As children often lack the decision making ability or legal power to provide true informed consent for medical decisions, it often falls on parents or legal guardians to provide informed permission for medical decisions.
In the treatment of adults, health care providers would ask a patient to consent to receive therapy before providing it, or a clinical researcher may ask a research participant before enrolling that person into a clinical trial. Consent is collected according to guidelines from the fields of medical ethics and research ethics.
Much needed research
The process of seeking informed consent for much needed research requires time, but this is severely constrained in emergency situations, such as acute resuscitation and critical care, where even minimal treatment delays are likely to be harmful.
In these situations parents are likely to be highly stressed and struggle to make informed decisions about research in the limited time available.

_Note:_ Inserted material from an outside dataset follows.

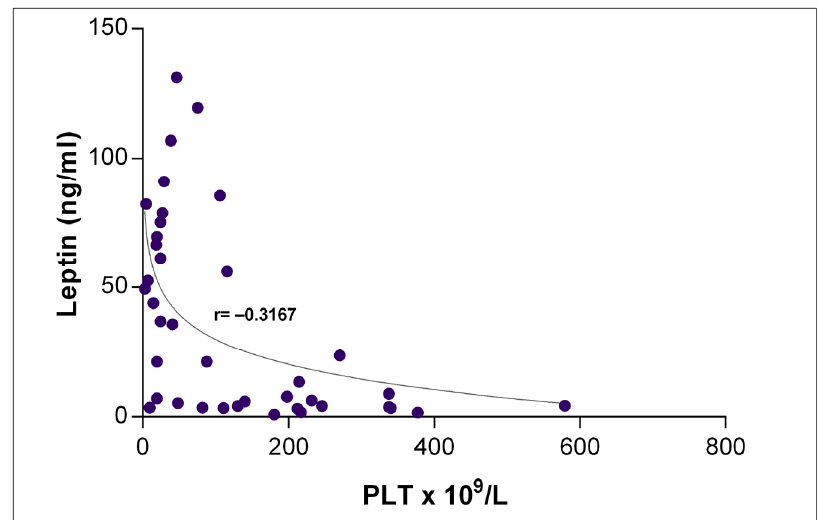
Figure 2. Correlation of plasma leptin levels and platelet (PLT) count. Measurement of plasma TGF- β 1 levels in patients and controls (Figure 3) revealed that TGF- β 1 levels were significantly lower in children with acute ITP compared with controls and remained significantly lower in patients on IVIg and/or steroid therapy or even when the disease went into remission.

Nevertheless, clinical trials are needed to find out whether critical care interventions are safe and can help to save children’s lives.
Many countries now permit variations to informed consent and allow progress in research to develop life-saving treatments. While the details vary, a common feature is that children are given a treatment as part of the trial and then a doctor or nurse will discuss the trial with parents when the emergency is over.
In 2008, UK legislation was introduced to enable doctors and nurses to seek consent for research after a child had been given the investigational drug or device in specific circumstances.
Conducting research without prior informed consent has been subject to much debate as there are concerns it limits personal choice. Little was known about the views and experiences of those with first-hand experience of this controversial consent process and how research without prior consent could be conducted in a way that was acceptable to families of very sick children.
First hand experiences
The Consent methods in children’s emergency medicine and urgent Care Trials (CONNECT) study, which is the first of its kind in the UK, examined the views and experiences of those with first-hand experience of research being conducted without prior consent.
The study was led by Dr Kerry Woolfall from the Institute of Psychology Health and Society. More than 350 people took part, including 275 parents recruited to the Catheter Infections in Children Trial (CATCH).
Dr Woolfall, said: “The study found that although some parents were initially shocked that their child had been entered into a medical trial without their prior consent they were reassured once the reasons they were not consulted were explained to them at the appropriate time.
“Doctors, nurses and parents supported the use of deferred consent in CATCH and in future trials of interventions already used in clinical care.
“CONNECT provides evidence to support the use of research without prior consent in children’s critical care medicine; it also indicates the crucial importance of practitioner communication and appropriate timing of deferred consent discussions.”
CONNECT was funded by Wellcome Trust and Supported by the MRC Hubs for Trials methodology research.